The three Northern provinces of the Netherlands could join forces to become a major producer and supplier of renewable resources for the regional production of ‘green’ chemicals, plastics and animal feed. This is one of the conclusions from research carried out by Wageningen University & Research, Greenlincs and the University of Groningen. Close collaboration with the German Weser-Ems area could boost the supply of ‘home-grown’ biomass raw materials. This would enable the North-Netherlands to develop into a world-class player.
“We based this study on three important economic pillars for the Biobased Economy: molecules from biomass, materials from biomass, and protein for animal feed.”
Harriëtte Bos, senior researcher at Wageningen Food & Biobased Research
The North-Netherlands has a combination of strengths: good seaports, a chemicals and plastics cluster, a strong arable farming sector and plenty of room to expand livestock farming. In addition, the region has good access to knowledge. But the region is also facing challenges: there are serious plans to cut back natural gas activities and the existing chemical clusters in Delfzijl and Emmen are facing a decrease in activities. The Ministry of Economic Affairs asked the project team to analyse new opportunities for economic growth in the region.
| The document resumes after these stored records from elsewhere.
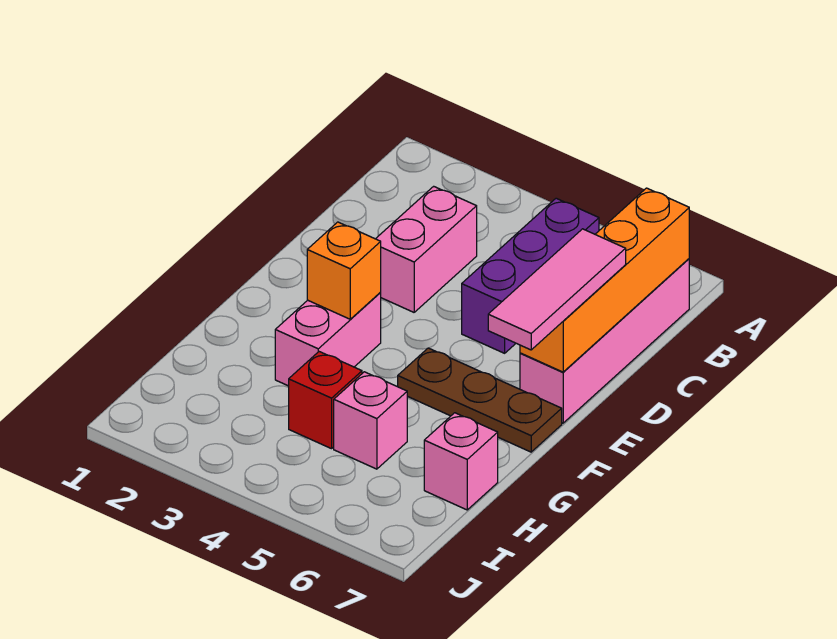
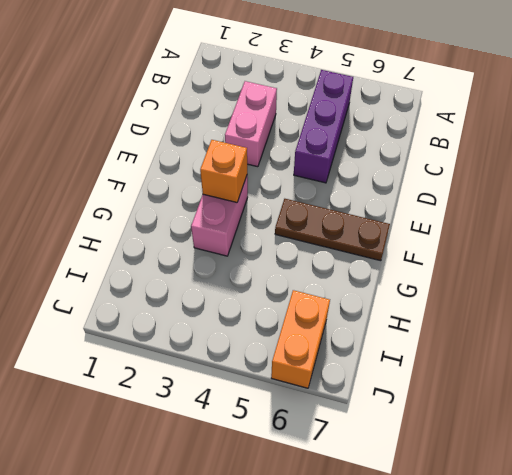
orange brick I6:J6 level 1 -> none
none -> pink brick B7:E7 level 1
none -> red brick H4 level 1

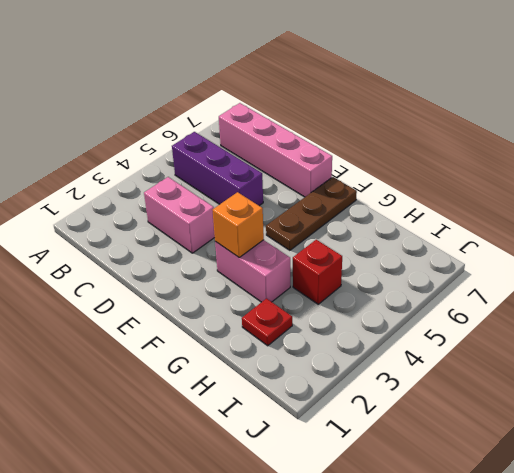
red plate H2 level 1 -> none
none -> pink brick H5 level 1
none -> pink brick H7 level 1

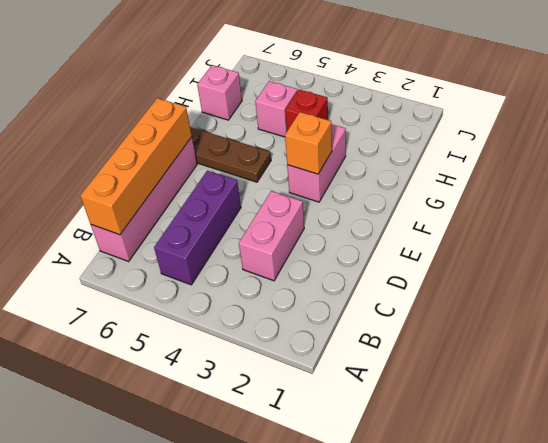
none -> pink tile D7:F7 level 3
Opportunities for the chemical and material industry
The combination of identified strengths provides the region with certain opportunities. These include growth in the area’s relatively small chemical clusters thanks to the production of biobased chemical building blocks and processes. The area can use these building blocks to improve its position in the bioplastics and other biobased materials industry. Sufficient proteins can be produced for animal feed, while the problem of manure can be reduced.
“To capitalise on these opportunities we need to mobilise enough companies willing to take ownership of the opportunities,” says Harriëtte Bos, senior researcher at Wageningen Food & Biobased Research and co-author of the Noord4Bio study. “These companies can pool their resources, set priorities and implement plans with the help of networks such as the Eemsdelta, Greenlincs and GreenPAC.”
New economic impulse
The researchers conducting the study looked specifically at ways of linking opportunities in the agricultural sector, a major sector in the North-Netherlands, with the existing chemical and plastics infrastructure in Delfzijl and Emmen. Smart use of this infrastructure could create a flourishing Biobased Economy, which would give the region a new economic impulse in the medium-long term (5-10 years). Bos: “We based the study on three important economic pillars for the Biobased Economy: molecules from biomass that can be converted into functionalised chemicals, materials from biomass with functional properties, and proteins for animal feed, which we can release using biorefinery techniques.’
Nine clusters with specific resources (or product focus) have been defined, including a focus on carbohydrates, proteins or cellulose, but also on biocomposites, bioplastics and biobased chemistry. Estimates of the potential scope, required investment and projected employment figures have been made for each of these clusters. The clusters are closely connected, as they partly rely on each other’s growth.
The clusters focusing on carbohydrates for chemicals, biobased chemicals in Delfzijl, routes from carbohydrates to bioplastics and proteins for Dutch and German animal feed, are currently the most important. Bos: “If we can start developing these clusters soon, the economy in the North-Netherlands will be given a huge boost. Moreover, it will serve as an incentive for collaboration between the chemical and agricultural sectors, an important condition to enable a Biobased Economy.”
Biorefinery cluster in North-Netherlands
The project team is advising the region to invest in a biorefinery cluster: a fermentation plant where fermentable sugars can be converted into chemical building blocks and a biorefinery plant where other residual waste flows, such as sugars that are difficult to process (e.g. those from lignocellulose) can be treated and separated. Alignment between this industry and the existing polymer cluster in Emmen would also generate interesting opportunities for market outlets for fermentable and other sugars: high-grade bioplastics. Connections between the North-Netherlands and North-German animal feed and dairy industries, as well as efforts to persuade companies, aided by the Regional Investment fund Groningen (RIG), to invest in the biorefinery cluster, are also important steps in getting the northern Biobased Economy off the ground.
Bos: “The development of a cluster like this often acts as a magnet for companies. We want companies to embrace the plan and turn to each other to achieve their goals. The plan will only succeed if the parties are willing to look beyond their own horizons.”